Değerli ablalarım; Erkekler fıtratından dolayı, güç, liderlik, otorite ve iddiacılık gibi özelliklere sahip olduğu için hanımının saygısına, takdir etmesine ve itaatine ihtiyaç duyar. Eğer ki hanımı ona saygı duyar, meşru olan isteklerinde ona itaat eder ve onu razı ederse erkek de evine bağlanacak, hanımının sevgi, hoş sohbet ve güzel zaman geçirmek gibi ihtiyaçlarını isteyerek ve gönüllü olarak yerine getirecektir.

Erkekler hanımından, ailesinden ve insanlar tarafından güçlü olduğunu duymayı, kendisine itaat edilmesini ve saygı duyulmasını isterler.

Değerli ablalarım ve abilerim; Allah’u Teala yerleri, gökleri ve bütün canlıları bir ahenk ve uyum içerisinde yarattığı gibi kadın ve erkeği de bir uyum içerisinde yaratmıştır ve öyle bir yaratmıştır ki bir tarafın zayıf olduğu noktada diğer taraf güçlüdür.

Ailede iki şeye ihtiyaç vardır: Güç ve Estetik…

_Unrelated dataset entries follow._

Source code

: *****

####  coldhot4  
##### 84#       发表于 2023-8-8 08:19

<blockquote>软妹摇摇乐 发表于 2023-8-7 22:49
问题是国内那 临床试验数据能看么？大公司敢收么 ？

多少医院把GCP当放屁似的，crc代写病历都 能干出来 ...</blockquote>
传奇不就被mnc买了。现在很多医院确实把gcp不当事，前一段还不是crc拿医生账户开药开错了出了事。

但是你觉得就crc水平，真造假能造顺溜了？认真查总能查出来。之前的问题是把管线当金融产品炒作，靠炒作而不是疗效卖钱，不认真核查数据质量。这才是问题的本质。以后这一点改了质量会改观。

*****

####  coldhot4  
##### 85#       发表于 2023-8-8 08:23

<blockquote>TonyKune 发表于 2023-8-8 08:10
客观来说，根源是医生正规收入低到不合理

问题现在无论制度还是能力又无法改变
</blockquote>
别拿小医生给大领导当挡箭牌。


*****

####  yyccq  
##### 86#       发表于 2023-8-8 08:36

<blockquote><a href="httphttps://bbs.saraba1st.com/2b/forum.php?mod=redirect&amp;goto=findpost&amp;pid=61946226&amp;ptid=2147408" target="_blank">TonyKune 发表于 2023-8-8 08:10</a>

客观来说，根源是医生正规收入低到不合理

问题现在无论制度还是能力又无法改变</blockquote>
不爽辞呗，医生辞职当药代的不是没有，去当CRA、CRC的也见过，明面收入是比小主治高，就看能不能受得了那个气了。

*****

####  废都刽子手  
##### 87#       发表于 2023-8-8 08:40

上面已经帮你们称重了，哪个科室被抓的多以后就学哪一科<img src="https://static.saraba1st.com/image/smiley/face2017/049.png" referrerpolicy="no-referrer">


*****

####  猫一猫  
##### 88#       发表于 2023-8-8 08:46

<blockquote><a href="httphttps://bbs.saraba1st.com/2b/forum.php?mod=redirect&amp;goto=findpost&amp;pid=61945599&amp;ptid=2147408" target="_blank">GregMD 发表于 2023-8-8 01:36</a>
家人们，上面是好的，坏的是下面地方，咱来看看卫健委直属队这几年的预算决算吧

Erkek gücü, kadın estetiği temsil eder, bundan dolayı her ikisi de birbirini tamamlar. Mesela bir araba alınacak olsa erkek arabanın motor gücüne kapasitesine vb. şeylere bakarken kadın ise döşemesine rengine ve estetiğine bakar. Baktığımız zaman görüyoruz ki erkek ve kadın, aslında birbirini tamamlamak için vardır. Çünkü bir arabanın iyi olması için hem kaportanın sağlamlığına hem motor gücüne hem de görünümün güzelliğine ihtiyaç duyulur.

Aynı şekilde erkek dışarıya yönelik tabiatıyla para kazanıp, evin ihtiyaçlarını temin ederek eve getirir, kadın da yaratılış tabiatına uygun olan kapasitesi ile o evin içini dizayn eder. Lezzeti ve görünümüyle sofrasını kurar ve böylece o ailenin içerisinde ihtiyaç duyulan düzen sağlanmış olur. İşte bu şekilde ikisi birlikte olduğunda tam olurlar ve evin içerisinde güzel mutlu ve huzurlu bir yuva oluşur. Bundan dolayı Rabbimize hamd etmeli ve hiçbir zaman da bu nimetinden dolayı nankörlük etmemeliyiz.

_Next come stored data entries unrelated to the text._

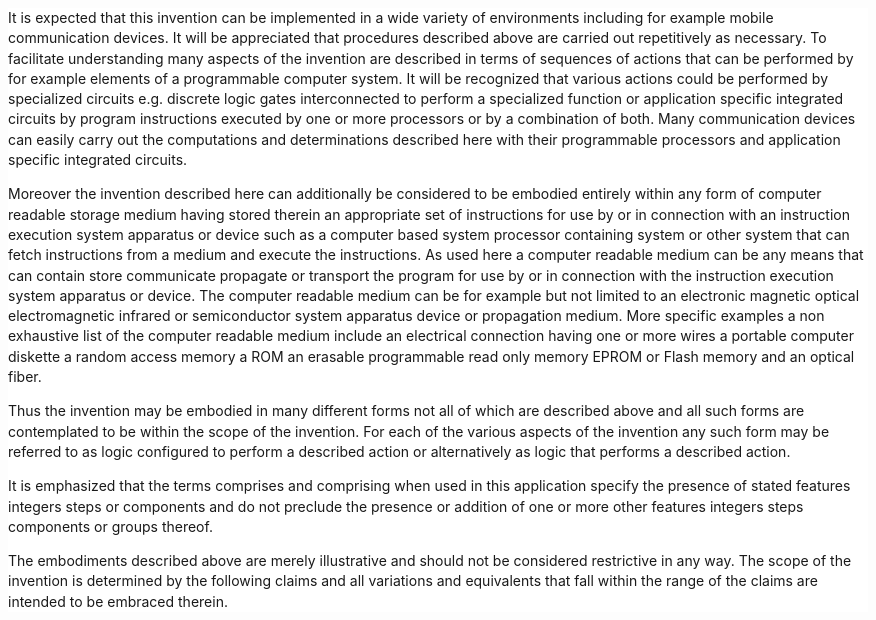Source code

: It is expected that this invention can be implemented in a wide variety of environments including for example mobile communication devices. It will be appreciated that procedures described above are carried out repetitively as necessary. To facilitate understanding many aspects of the invention are described in terms of sequences of actions that can be performed by for example elements of a programmable computer system. It will be recognized that various actions could be performed by specialized circuits e.g. discrete logic gates interconnected to perform a specialized function or application specific integrated circuits by program instructions executed by one or more processors or by a combination of both. Many communication devices can easily carry out the computations and determinations described here with their programmable processors and application specific integrated circuits.

Moreover the invention described here can additionally be considered to be embodied entirely within any form of computer readable storage medium having stored therein an appropriate set of instructions for use by or in connection with an instruction execution system apparatus or device such as a computer based system processor containing system or other system that can fetch instructions from a medium and execute the instructions. As used here a computer readable medium can be any means that can contain store communicate propagate or transport the program for use by or in connection with the instruction execution system apparatus or device. The computer readable medium can be for example but not limited to an electronic magnetic optical electromagnetic infrared or semiconductor system apparatus device or propagation medium. More specific examples a non exhaustive list of the computer readable medium include an electrical connection having one or more wires a portable computer diskette a random access memory a ROM an erasable programmable read only memory EPROM or Flash memory and an optical fiber.

Thus the invention may be embodied in many different forms not all of which are described above and all such forms are contemplated to be within the scope of the invention. For each of the various aspects of the invention any such form may be referred to as logic configured to perform a described action or alternatively as logic that performs a described action.

It is emphasized that the terms comprises and comprising when used in this application specify the presence of stated features integers steps or components and do not preclude the presence or addition of one or more other features integers steps components or groups thereof.

The embodiments described above are merely illustrative and should not be considered restrictive in any way. The scope of the invention is determined by the following claims and all variations and equivalents that fall within the range of the claims are intended to be embraced therein.


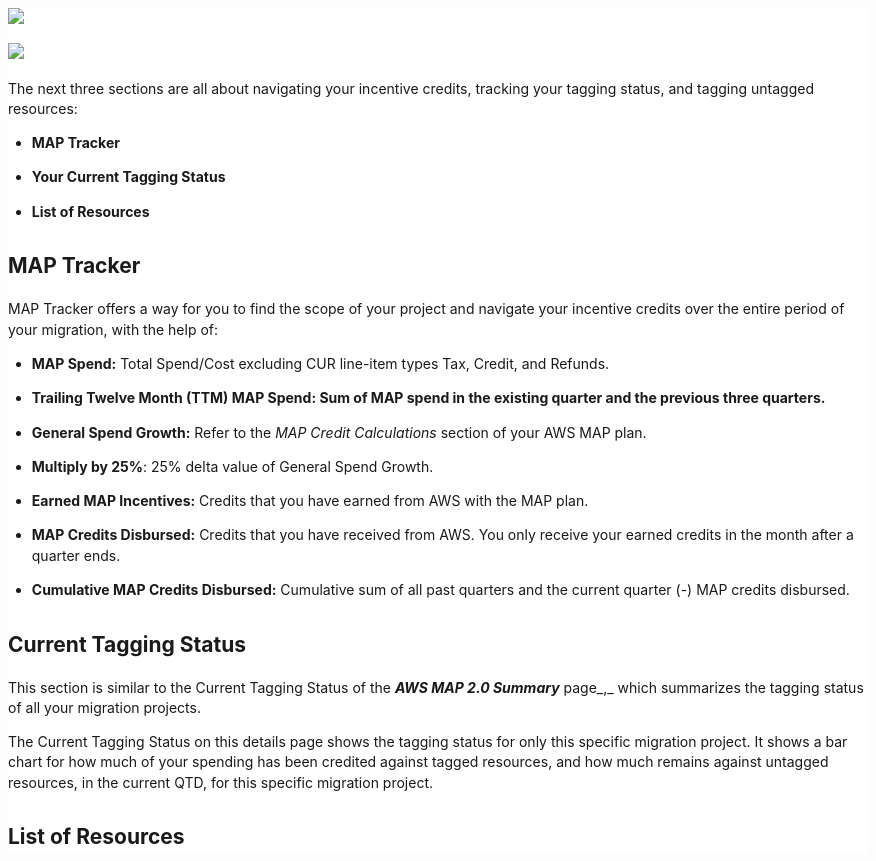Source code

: [![](https://nops-b92747f563e0.intercom-attachments-7.com/i/o/557311856/317ab0aeda807dc865f4d74f/T-qLfrRxLZv7I1dPqTdzBtgFHZRxXMOw1tXo2OHFO2RIo3CnfVOHHJTfA3U0V0ion-1GLj-FHNuYNeI3xd8gfJaYjZGMrz_voS4tD5RiaidktO-Q68A875xuAV2svwSwYrYHgvb-KeS-jkcMW1qrfgI)](https://nops-b92747f563e0.intercom-attachments-7.com/i/o/557311856/317ab0aeda807dc865f4d74f/T-qLfrRxLZv7I1dPqTdzBtgFHZRxXMOw1tXo2OHFO2RIo3CnfVOHHJTfA3U0V0ion-1GLj-FHNuYNeI3xd8gfJaYjZGMrz_voS4tD5RiaidktO-Q68A875xuAV2svwSwYrYHgvb-KeS-jkcMW1qrfgI)

[![](https://nops-b92747f563e0.intercom-attachments-7.com/i/o/557311861/1fa556b09ed2a12ae003703b/R6X7BSdLyCU2fetWVswgII08qELwKlJ-TgaOy1DeyI_8coaRYv-pbAtTAH2yDW8Gd89b_zDpSr_ODOcdamYyWOmE2J246RaMiko5kh2UQ_yRJZg5Pnf1YDmxeWHkHR4USwFU-S7VIfysAy0dkXzIYRc)](https://nops-b92747f563e0.intercom-attachments-7.com/i/o/557311861/1fa556b09ed2a12ae003703b/R6X7BSdLyCU2fetWVswgII08qELwKlJ-TgaOy1DeyI_8coaRYv-pbAtTAH2yDW8Gd89b_zDpSr_ODOcdamYyWOmE2J246RaMiko5kh2UQ_yRJZg5Pnf1YDmxeWHkHR4USwFU-S7VIfysAy0dkXzIYRc)

The next three sections are all about navigating your incentive credits, tracking your tagging status, and tagging untagged resources:

* **MAP Tracker**
    
* **Your Current Tagging Status**
    
* **List of Resources**
    

MAP Tracker
-----------

MAP Tracker offers a way for you to find the scope of your project and navigate your incentive credits over the entire period of your migration, with the help of:

* **MAP Spend:** Total Spend/Cost excluding CUR line-item types Tax, Credit, and Refunds.
    
* **Trailing Twelve Month (TTM) MAP Spend: Sum of MAP spend in the existing quarter and the previous three quarters.**
    
* **General Spend Growth:** Refer to the _MAP Credit Calculations_ section of your AWS MAP plan.
    
* **Multiply by 25%**: 25% delta value of General Spend Growth.
    
* **Earned MAP Incentives:** Credits that you have earned from AWS with the MAP plan.
    
* **MAP Credits Disbursed:** Credits that you have received from AWS. You only receive your earned credits in the month after a quarter ends.
    
* **Cumulative MAP Credits Disbursed:** Cumulative sum of all past quarters and the current quarter (-) MAP credits disbursed.
    

Current Tagging Status
----------------------

This section is similar to the Current Tagging Status of the **_AWS MAP 2.0 Summary_** page_,_ which summarizes the tagging status of all your migration projects.

The Current Tagging Status on this details page shows the tagging status for only this specific migration project. It shows a bar chart for how much of your spending has been credited against tagged resources, and how much remains against untagged resources, in the current QTD, for this specific migration project.

List of Resources
-----------------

Şu hâlde kardeşim; eşlerimiz şu hayatta bizim diğer yarımız, bizim eksik olduğumuz yönlerimizi tamamlayan ve nefsanî veya yaratılış ihtiyaçlarımızı meşru ölçüler çerçevesinde gideren, bizi harama girmekten engelleyen ve Allah katında birçok ecir almamıza vesile olan en yakın can yoldaşlarımızdır.

Eğer biz eşlerimize bu gözle bakarsak ve onların bizlere Allah'ın izniyle eş olduklarını bilirsek eşlerimizi külfet olarak değil de nimet olarak görürüz ve bundan dolayı da Allah'a şükür ederiz.

Bizler bizi yaratan, ihtiyacımız olan her şeyi bizlere bahşeden ve bizi her daim görüp gözeten Allah Subhanehu ve Teala’ya hamd ederiz ve ondan günahlarımızın affını isteriz.